First, let’s talk about the very basic reality that the legislation enabling Boehner to sue the President is dead in the water. No doubt, the romper room members of the House will pass it, but it won’t pass the Senate and it sure as hell won’t be signed in to law by the President. Either Mr. Boehner knows that, which makes this yet another exercise in bovine fecal matter, or he is unfamiliar with the constitutional requirements to make law.
Also, the House will never have standing by itself to sue the President for not enforcing any other law it passed. (A favorite example of purportedly under enforced laws are the immigration statutes). The Senate would have to join that suit because without the Senate’s approval, no bill will ever amount to anything the President has to enforce. In other words, both the House and Senate have to have standing in order for the harm to be complete enough to bring suit. I’ll bet Harry Reid will never bring a vote to say so.
It’s difficult to take Boehner’s threat to sue seriously because even if there was merit to his case (which there isn’t) he doesn’t have standing. Peter M. Shane, a professor of law at the Ohio State University explained it to Think Progress:
Noting that there have been very few cases of Congress suing the executive over administrative discretion, Shane observed that the courts would likely find some doctrinal excuse “to get out of the way of an inter-branch food fight” between the legislative and executive branches. “The biggest problem would be standing,” he observed, noting that if the courts allowed Congress to sue “whenever any statute is implemented with what it considered to be insufficient speed or comprehensiveness,” opening of floodgates wouldn’t “even begin, as a metaphor, to cover the disaster that would represent.” (my bold)
Since Boehner wouldn’t have standing any attempt to waste more tax dollars by suing the President for doing his job a court would dismiss the case without considering the merits.
That said; let’s talk about the hubris behind claims that the Supreme Court’s ruling is “proof” that President Obama has a “casual approach to the rule of law” because the ruling was unanimous vs. the merely “difference” of opinion of other Supreme Court rulings.

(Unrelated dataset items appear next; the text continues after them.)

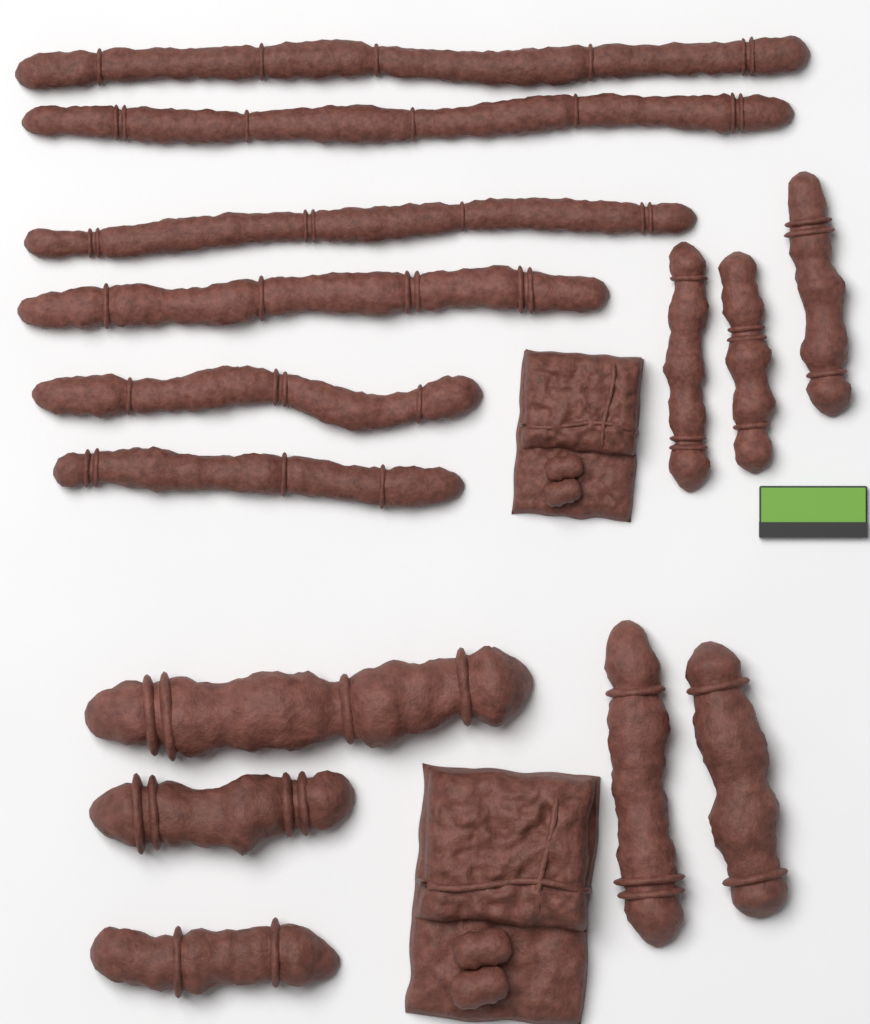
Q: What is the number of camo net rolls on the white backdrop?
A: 14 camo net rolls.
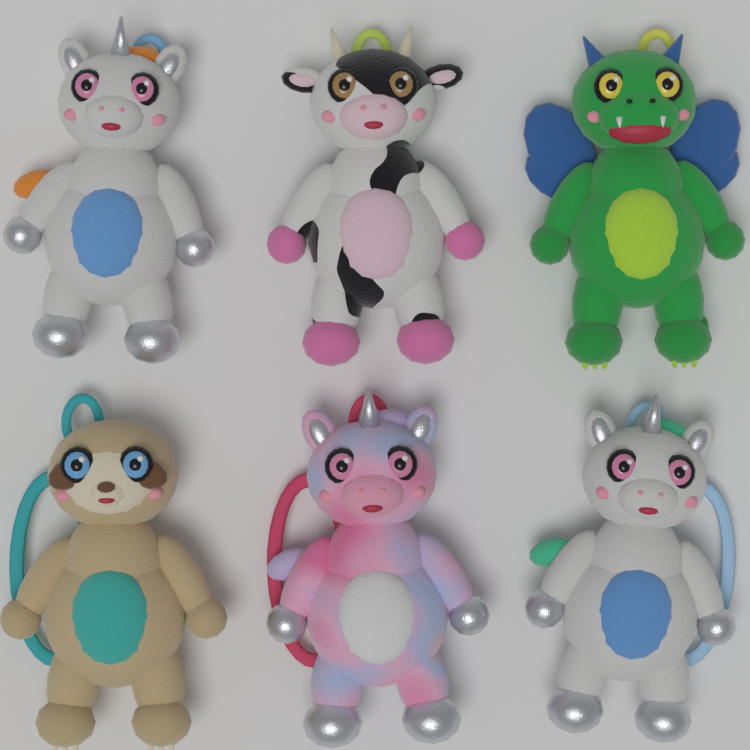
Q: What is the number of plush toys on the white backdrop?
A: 6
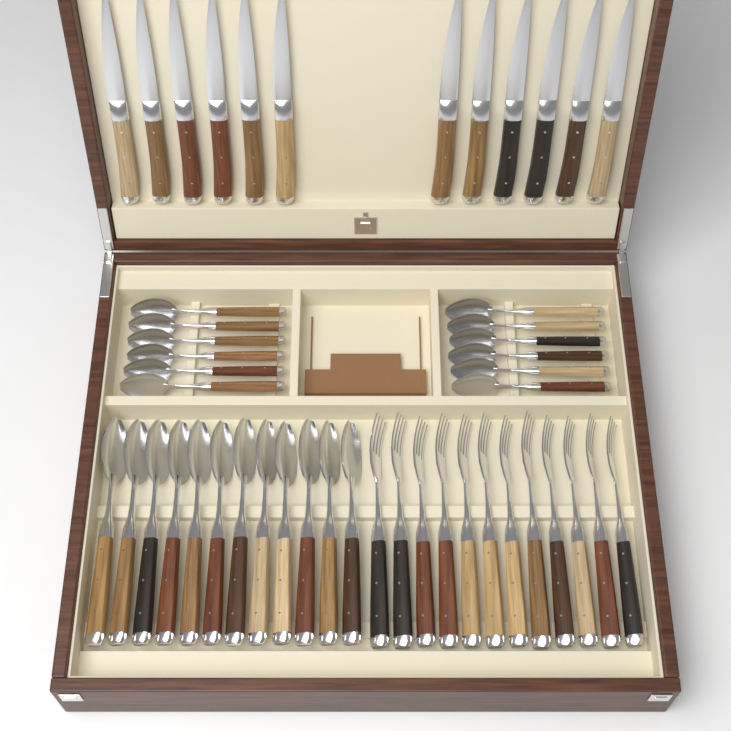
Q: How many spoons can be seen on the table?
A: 24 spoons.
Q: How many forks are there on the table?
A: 12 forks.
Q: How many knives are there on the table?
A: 12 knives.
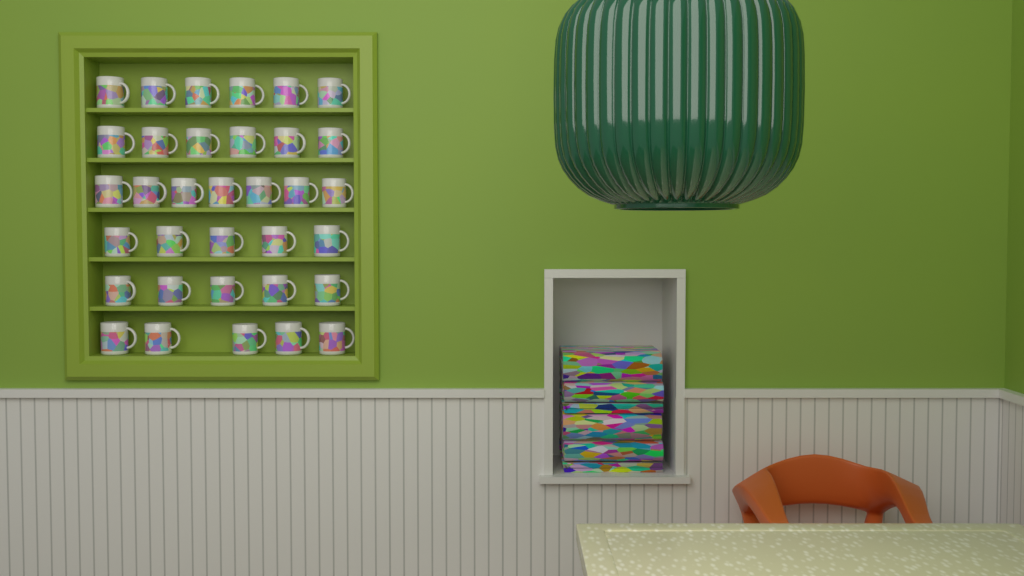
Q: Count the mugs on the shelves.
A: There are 34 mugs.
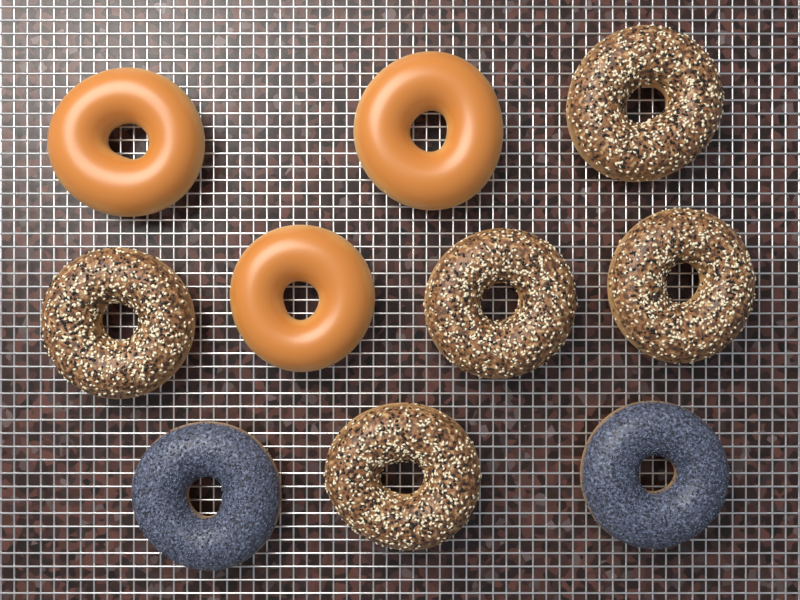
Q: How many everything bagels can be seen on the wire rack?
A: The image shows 5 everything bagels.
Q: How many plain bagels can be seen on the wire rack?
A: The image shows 3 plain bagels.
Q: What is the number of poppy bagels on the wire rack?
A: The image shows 2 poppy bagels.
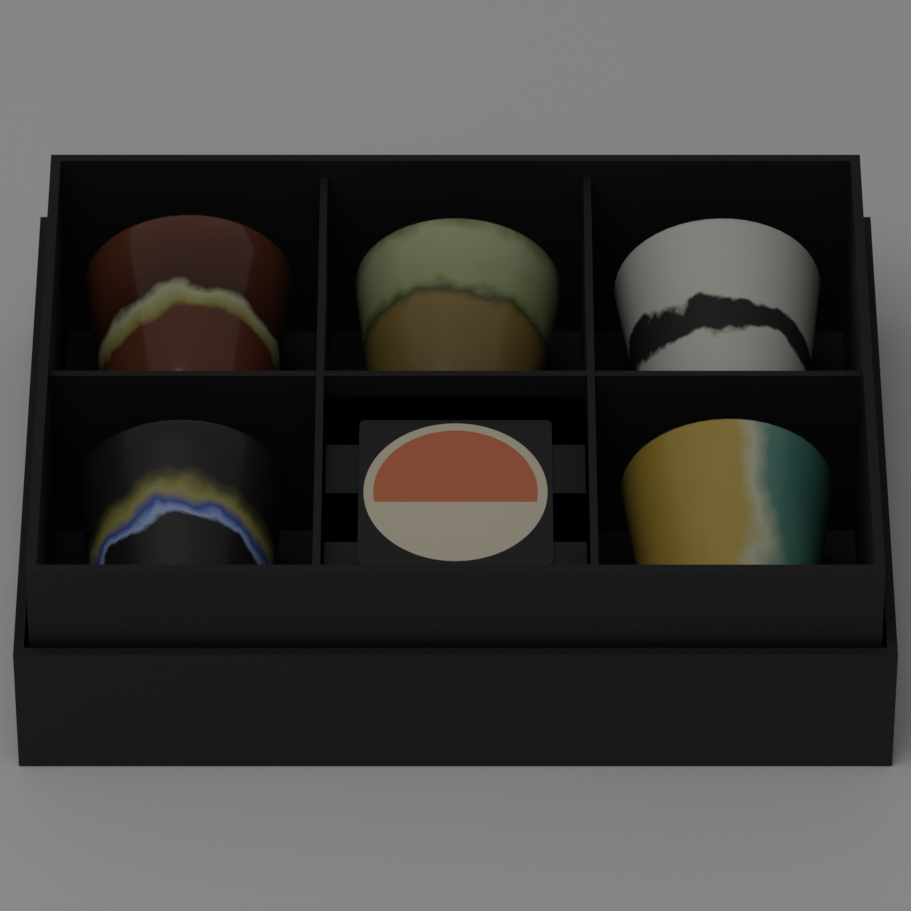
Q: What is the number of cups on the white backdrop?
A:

Actually, power grabs are part of the authoritarian conservatism we see in the Tea Party controlled Republicans in Congress and the conservative Justices on the Supreme Court. Citizens United wasn’t based on legal principles, the constitution nor on jurisprudence. In fact, the Roberts wing of the Court threw out decades of jurisprudence in a ruling based on something other than legal principles.
In fact, according to Geoffry R. Stone’s comments to the NYT on the difference between Liberal and Conservative SCOTUS Justices when they rule on important cases. While Liberal justices tend to rule based on legal principles, conservatives alternate between judicial activism for the rich and more deferential when it comes to everyone else’s rights.

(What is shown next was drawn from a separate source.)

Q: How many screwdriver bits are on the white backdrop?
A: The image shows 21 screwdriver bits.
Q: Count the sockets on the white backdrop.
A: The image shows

Something is motivating them other than a completely neutral detachment. They chose to be activist in certain types of areas, and strike down law when laws disadvantage the wealthy,” Stone said in my telephone conversation with him. The conservative majority takes “an aggressive, muscular approach” in striking down a key provision of the 1965 Voting Rights Act, but then “suddenly becomes very passive in deferring to the legislature in the voter ID case.”
The fact is the do nothing Mr. Boehner and his crew of Koch puppets are in no position to sue the President for doing his job, not doing his job or whatever. They don’t have standing, they won’t get standing and frankly Boehner knows it.